Given that official outlets have judged that America will be 30% Latino by mid-century, I don't think "alarmist" is the right word.
"In the 1920s, though, first and second generation immigrants made up a third of the U.S. population."
Those were immigrants from a great variety of nations, rather than the primarily monocultural (indeed, substantially mononational) immigration wave we're being subjected to today. Also, previous immigration waves occurred in a ferociously assimiliative culture, which has long been harried out of existence.
"Immigrants have more kids than native-born Americans."
MEXICAN immigrants have more kids than native-born Americans. Immigrants from nearly everywhere else, including most other Hispanic immigrants, have FEWER kids than native born Americans.

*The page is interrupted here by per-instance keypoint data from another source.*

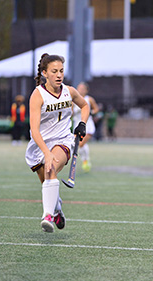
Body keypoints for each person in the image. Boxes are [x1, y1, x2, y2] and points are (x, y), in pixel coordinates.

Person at [25, 53, 89, 233]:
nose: (59, 75)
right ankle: (58, 210)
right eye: (54, 71)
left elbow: (84, 106)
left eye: (61, 70)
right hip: (39, 145)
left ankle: (47, 216)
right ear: (45, 73)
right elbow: (34, 130)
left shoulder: (69, 91)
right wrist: (45, 151)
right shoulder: (38, 95)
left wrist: (82, 123)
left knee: (50, 167)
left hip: (63, 141)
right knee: (47, 180)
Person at [73, 82, 99, 172]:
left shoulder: (89, 99)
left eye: (83, 89)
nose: (80, 90)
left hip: (88, 126)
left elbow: (96, 109)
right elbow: (71, 113)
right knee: (79, 145)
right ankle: (85, 160)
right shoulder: (73, 100)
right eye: (79, 88)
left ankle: (85, 160)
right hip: (77, 125)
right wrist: (76, 111)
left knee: (81, 144)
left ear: (86, 90)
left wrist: (90, 112)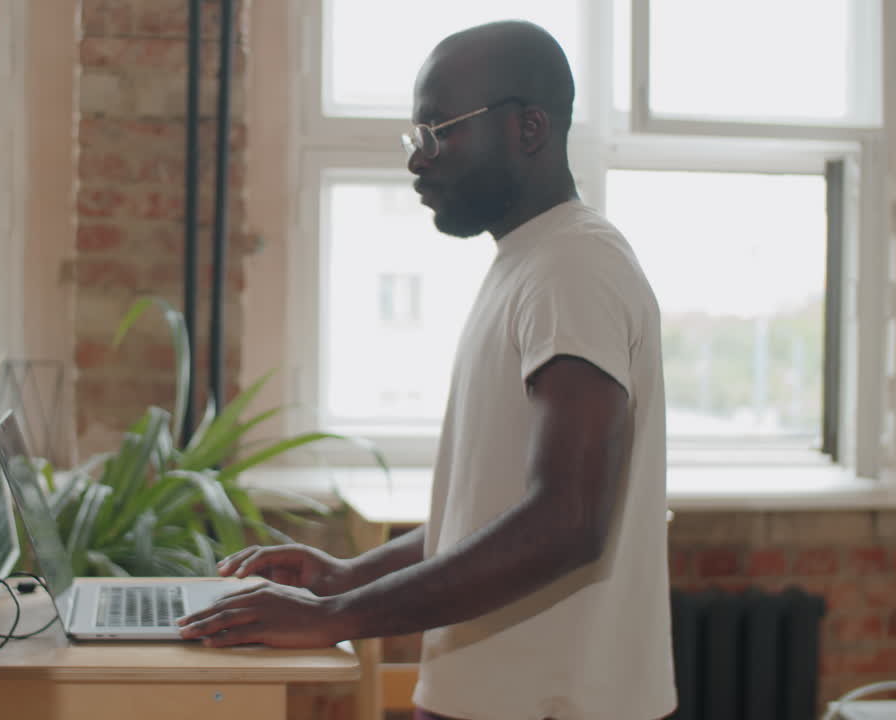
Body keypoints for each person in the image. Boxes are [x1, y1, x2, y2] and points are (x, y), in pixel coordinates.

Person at [178, 19, 675, 720]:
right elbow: (493, 513)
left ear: (528, 128)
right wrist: (344, 578)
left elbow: (567, 521)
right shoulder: (532, 261)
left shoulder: (575, 266)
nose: (418, 160)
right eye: (418, 135)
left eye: (439, 132)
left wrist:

I quite doubt that America's capacity for assimilation is great enough to handle such a proportion of Latinos as is projected. Heck, who would be assimilating whom?
Luckily, all those official outlets have greatly mistaken the situation; in the next few years the Hispanic population will reach its peak share of the national population (if it hasn't already), and thence will decline. Illegal immigration has already begun to fall precipitously, and 10% of our illegals have self-deported in the past year. If Mexico (which is already a wealthy nation, by global standards) can get its domestic affairs in better order, and we can get someone, ANYONE, into the White House who's serious about border security, then in little more than a couple of decades the entire "Hispanic" population will basically melt into the general population, for the reasons you pointed out.
Also, the internal dynamics of non-Hispanic white fertility suggest that the current native-born tfr of 1.9 may rise during the 2010s to well above replacement level.
So, yes, we ARE doing population growth the right way (or will soon); mass immigration, however, comprises little part of that. Mass immigration is, emphatically and quintessentially, the wrong way.